July 2, 2024

2024 Mid-Year Outlook: Wealth Management



As the last six months or the first half of the year have passed, what have we observed in the realm of wealth management?


The stock market exceeded all predictions by delivering an impressive performance during the first half of 2024. However, the remarkable success raises an important question for investors: Can stocks continue to rise further?


The S&P 500 experienced a significant increase of almost 15% during the first half of the year. Within that time frame, the Dow Jones Industrial Average experienced a 4% uptick, while the Nasdaq, which is known for its focus on technology companies, saw a significant 18% surge.


The gains were primarily concentrated in a select group of tech giants, commonly referred to as the magnificent seven: Alphabet, Amazon, Apple, Meta, Microsoft, Tesla, and Nvidia. Even among that group, only a privileged few were able to enjoy the gains. The stock price of Nvidia, the company behind numerous computer chips fueling advancements in AI, has surged by almost 150% since the beginning of 2024. Microsoft’s shares, the company with a significant stake in OpenAI, have experienced a remarkable 20% increase in value this year. Arms Holdings and Constellation Energy showed strong performance in the second quarter of the year.

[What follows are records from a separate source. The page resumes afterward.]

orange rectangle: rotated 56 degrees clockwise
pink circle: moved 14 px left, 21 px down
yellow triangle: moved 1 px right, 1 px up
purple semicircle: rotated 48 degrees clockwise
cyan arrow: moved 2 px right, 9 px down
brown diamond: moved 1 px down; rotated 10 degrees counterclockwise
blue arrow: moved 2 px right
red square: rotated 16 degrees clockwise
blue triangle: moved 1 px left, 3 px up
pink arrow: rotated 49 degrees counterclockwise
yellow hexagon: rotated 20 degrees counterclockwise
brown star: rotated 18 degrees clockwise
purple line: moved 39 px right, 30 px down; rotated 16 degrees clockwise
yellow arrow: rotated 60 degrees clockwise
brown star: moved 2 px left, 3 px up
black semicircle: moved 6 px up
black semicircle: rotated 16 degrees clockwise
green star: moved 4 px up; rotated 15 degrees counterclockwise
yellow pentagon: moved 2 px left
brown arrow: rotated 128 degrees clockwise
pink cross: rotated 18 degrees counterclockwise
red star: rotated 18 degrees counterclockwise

Property Loan Notes issued by prominent Asset Management firms in the UK have faced difficulties recently. The Bank of England base interest rate has experienced a significant rise from 0.25% to 5.25% within just eighteen months. Additionally, global capital markets have shown a noticeable lack of activity. Obtaining planning permissions now takes twice as long, with an average timeframe of twenty-four months. Furthermore, global supply chain issues resulting from world events have led to higher construction costs and subsequent project delays. Some Asset Management firms have been affected by the challenges in the UK, making it difficult for them to achieve the projected development profits.

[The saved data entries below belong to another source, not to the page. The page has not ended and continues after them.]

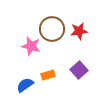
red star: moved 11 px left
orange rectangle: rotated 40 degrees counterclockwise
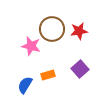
purple square: moved 1 px right, 1 px up
blue semicircle: rotated 24 degrees counterclockwise
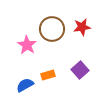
red star: moved 3 px right, 4 px up
pink star: moved 4 px left, 1 px up; rotated 18 degrees clockwise
purple square: moved 1 px down
blue semicircle: rotated 30 degrees clockwise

Investment-grade corporate and government bonds continue to be appealing due to their lower risk and relatively high yields. Investors with a strong appetite for risk and a long-term perspective may find high-yield bonds and preferred securities worth considering. However, it is essential to note that we do not recommend allocating a significant portion of one’s portfolio to these assets. Corporate bond investments had a strong performance in the first half of the year, benefiting from increased income payments and decreasing spreads. More aggressive investment options, such as high-yield corporate bonds, bank loans, and preferred securities, showed better performance compared to investment-grade corporates.


What areas should investors focus on in the second half of the year 2024?


After a robust start to 2024, analysts anticipate that the stock market may face challenges in maintaining its rapid growth for the rest of the year. Investors are becoming cautious due to soaring prices and uncertainties surrounding the economic outlook and the upcoming November election. Investors have the opportunity to maximise their gains by taking advantage of stock prices that are currently at a reasonable low. Nvidia made a wise decision by announcing a stock split, which resulted in a boost to their stock. This move has made the stock more affordable for both retail and corporate investors. It is essential to select stocks that are in line with the current market trends and have the potential to significantly increase an investor’s portfolio over the next 24 to 48 months.


The property loan notes have performed satisfactorily in the first half of the year. However, given the current economic conditions, particularly in the UK, many experts suggest that a realistic profit delivery cycle now spans three years. To adapt to this significant shift, investors should consider longer-term investments in property notes or be prepared for potential signs of default. For investors, it is essential to consider the potential impact of short-term investments on their portfolios. It would be wise to focus on more regulated products or explore alternative investment options with a long-term perspective.


The corporate and government bonds markets are poised for growth in the coming six months. Investment-grade corporate bonds continue to be appealing, with their average yields of 5% or higher. We recommend that investors gradually increase the duration of their bond holdings by considering intermediate-term bonds. Additionally, investment-grade corporate bonds can be a viable option as they offer comparable, if not higher, yields compared to short-term alternatives. Long-term investors may find high-yield bonds and preferred securities worth considering despite potential volatility. However, it is not recommended to hold oversized or overweight positions in these assets due to their relatively low yield advantage compared to high-quality investments. Several preferred securities do provide tax benefits, though.


The focus for the latter half of 2024 should be on income-generating products that are subject to regulation. It includes government and corporate bonds, as well as the emerging ESG bonds that are currently offering attractive yields. At Innovest Global Wealth, we are pleased to provide comprehensive reviews of a wide range of bonds in USD, EUR, and GBP. Our goal is to offer both potential and existing customers unbiased opinions on each bond. When it comes to growth products like Stocks, investors would prefer to select stocks with high PE ratios, strong buy ratings, and the potential to grow their portfolio exponentially. Products such as mutual funds, structured notes, credit-linked notes, and savings plans can be effective when they are connected to solid stocks and equities.


Lastly, existing and potential investors must consider their risk appetite in relation to the available products. It is highly recommended that they consult a professional investment or financial advisor before making any investment decisions.